Cues that normally trigger habitual action can also be removed for reasons other than crew actions. For example, Nowinski et al. (2003) found that landing without a clearance at a controlled airport was one of the prospective memory errors most frequently reported by airline pilots. Normally crews are instructed to switch radio frequencies and contact tower immediately by approach control, and crews apparently come to rely on this prompt. However, approach controllers on occasion tell crews to delay switching to tower frequency until reaching a specified distance from the airport. Nowinski et al. (2003) found that 12 of the 13 reports citing an incident of landing without clearance occurred under these circumstances in which the normal prompt to change frequency immediately did not occur.

Interleaving tasks


Our model predicts that any prospective memory situation in which the ongoing task does not direct attention to cues strongly associated with the intention is vulnerable to error. Interleaving two or more attention-demanding tasks is an important example of this situation. Pilots are required to monitor the state and path of the aircraft and the actions of the other pilot while performing other tasks, and monitoring is considered an essential defense against threats to safety and crew errors (Sumwalt, Thomas, & Dismukes, 2002, 2003).
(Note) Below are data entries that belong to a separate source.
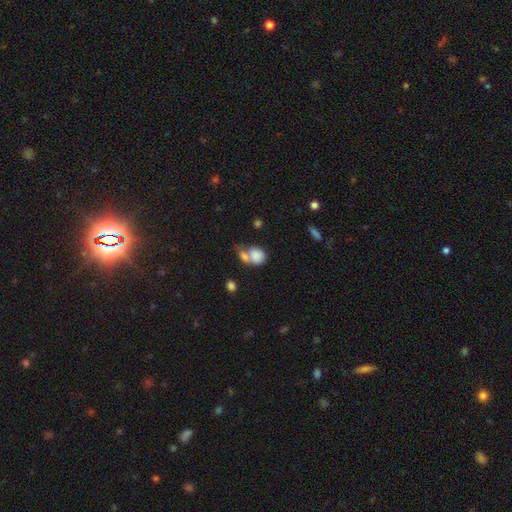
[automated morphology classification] Q: Smooth or featured?
A: smooth (81%); runner-up: featured or disk (11%)
Q: How rounded?
A: in between (51%); runner-up: round (48%)
Q: Merging?
A: merger (57%); runner-up: none (26%)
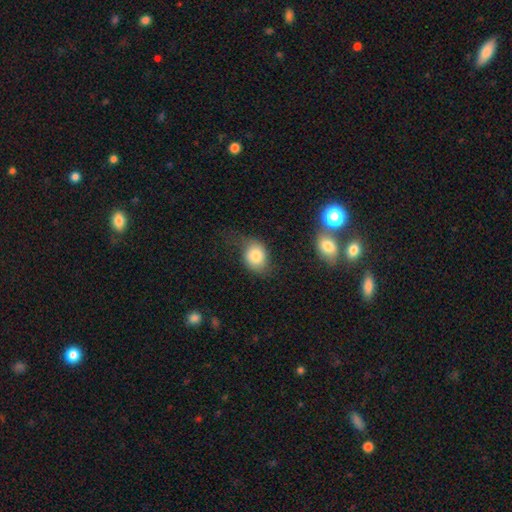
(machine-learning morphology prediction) The model was most divided on "how rounded": round: 52%, in between: 47%, cigar-shaped: 1%. More confident: smooth or featured — smooth (79%); merging — none (51%).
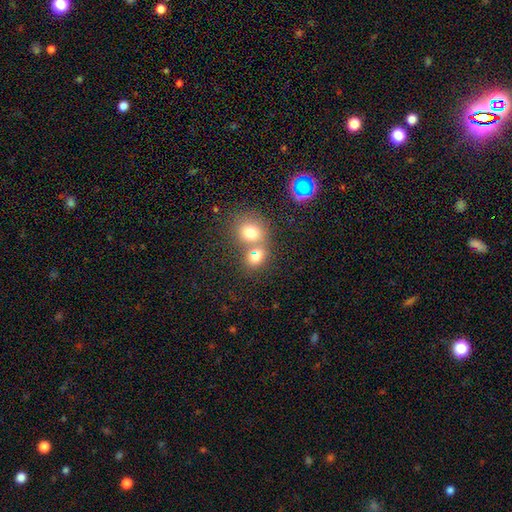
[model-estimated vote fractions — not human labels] A smooth galaxy with no disk features (74%) that is round (62%). Merging: merger (47%).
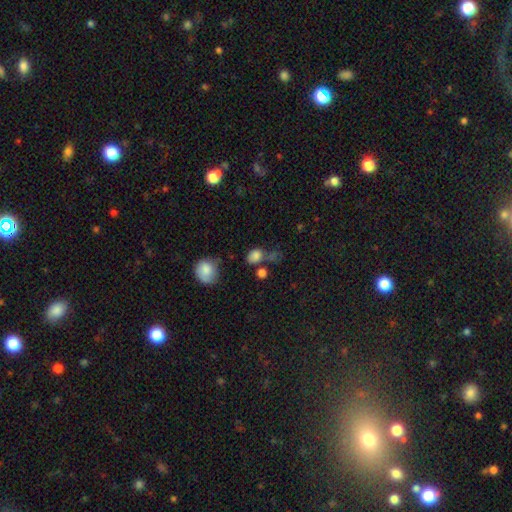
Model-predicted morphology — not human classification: smooth-or-featured: smooth: 79% | star or artifact: 13% | featured or disk: 7%
  how-rounded: in between: 53% | round: 45% | cigar-shaped: 2%
  merging: none: 47% | minor disturbance: 20% | merger: 19% | major disturbance: 14%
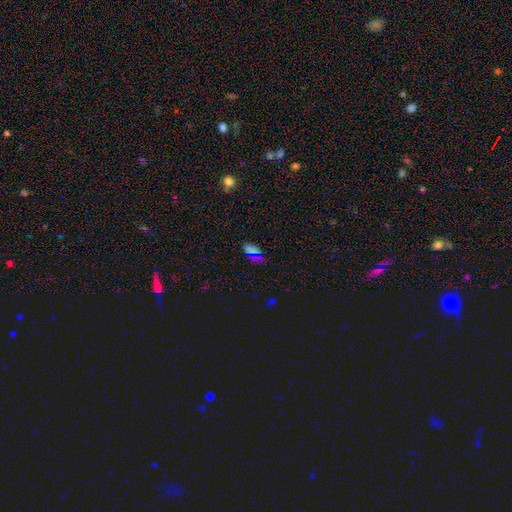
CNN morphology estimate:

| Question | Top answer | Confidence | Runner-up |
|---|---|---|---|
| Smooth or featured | smooth | 62% | star or artifact (31%) |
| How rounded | in between | 85% | cigar-shaped (8%) |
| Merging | none | 79% | minor disturbance (14%) |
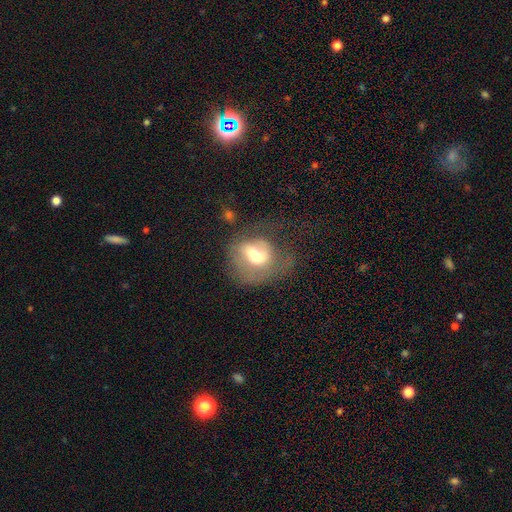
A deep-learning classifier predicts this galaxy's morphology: Overall: featured or disk (46%; smooth 45%). Merging: major disturbance (35%; merger 24%).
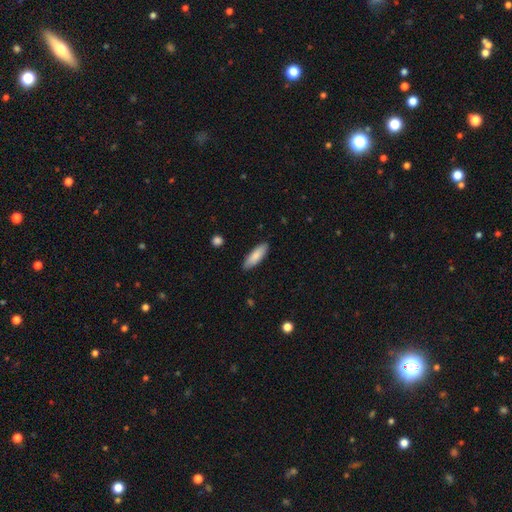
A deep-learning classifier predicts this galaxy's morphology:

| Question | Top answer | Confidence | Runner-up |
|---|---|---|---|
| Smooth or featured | smooth | 84% | featured or disk (10%) |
Although task switching has been studied extensively in fundamental research on attention mechanisms (Pashler & Johnston, 1998), much less research has been conducted to determine the cognitive mechanisms involved when individuals attempt to interleave tasks in real-world situations. In contrast to typical laboratory paradigms for studying attention mechanisms, many real-world situations do not provide strong environmental cues for both tasks being interleaved, and switching between tasks occurs relatively slowly—typically on the order of minutes. In these situations individuals cannot maintain the intention to check the status of other tasks continuously in focal attention, and thus must somehow retrieve that intention to interrupt the ongoing task periodically. Pilots report becoming preoccupied with one attention-demanding task, such as re-programming the flight management computer, and forgetting to check the status of another task, such as monitoring the progress of the taxi by the captain (Dismukes, Young, & Sumwalt, 1998; Loukopoulos et al., 2003).
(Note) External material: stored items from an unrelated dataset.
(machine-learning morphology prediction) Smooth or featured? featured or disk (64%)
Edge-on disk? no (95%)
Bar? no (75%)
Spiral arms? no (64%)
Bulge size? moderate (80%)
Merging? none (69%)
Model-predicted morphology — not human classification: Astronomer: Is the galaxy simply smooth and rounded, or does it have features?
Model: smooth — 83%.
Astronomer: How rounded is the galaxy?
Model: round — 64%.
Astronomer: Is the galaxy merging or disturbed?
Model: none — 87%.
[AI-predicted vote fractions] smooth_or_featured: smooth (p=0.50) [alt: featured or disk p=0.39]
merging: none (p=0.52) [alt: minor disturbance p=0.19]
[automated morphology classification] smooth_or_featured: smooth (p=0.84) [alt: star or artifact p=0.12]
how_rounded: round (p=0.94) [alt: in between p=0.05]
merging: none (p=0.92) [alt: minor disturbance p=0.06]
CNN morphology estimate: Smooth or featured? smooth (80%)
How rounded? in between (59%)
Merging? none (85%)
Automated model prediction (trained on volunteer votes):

We suggest that interleaving may be accomplished in one of two ways. First, individuals may attempt to remember to interrupt the ongoing task after some period of time has passed. However, because they cannot consciously monitor the passage of time continuously while performing the ongoing task, and because the ongoing task often directs gaze away from the other task(s) to be monitored, it is not clear how individuals retrieve the intention to switch attention to the other task. (See Cicogna, Nigro, Occhionero, & Esposito 2005; and Logie, Maylor, Sala, & Smith, 2004, for theoretical discussions). What is clear is that individuals are more vulnerable to forgetting to perform time-based prospective memory tasks than they are when performing prospective memory tasks in which salient physical cues are available (Holbrook et al., 2005, Einstein & McDaniel, 1996).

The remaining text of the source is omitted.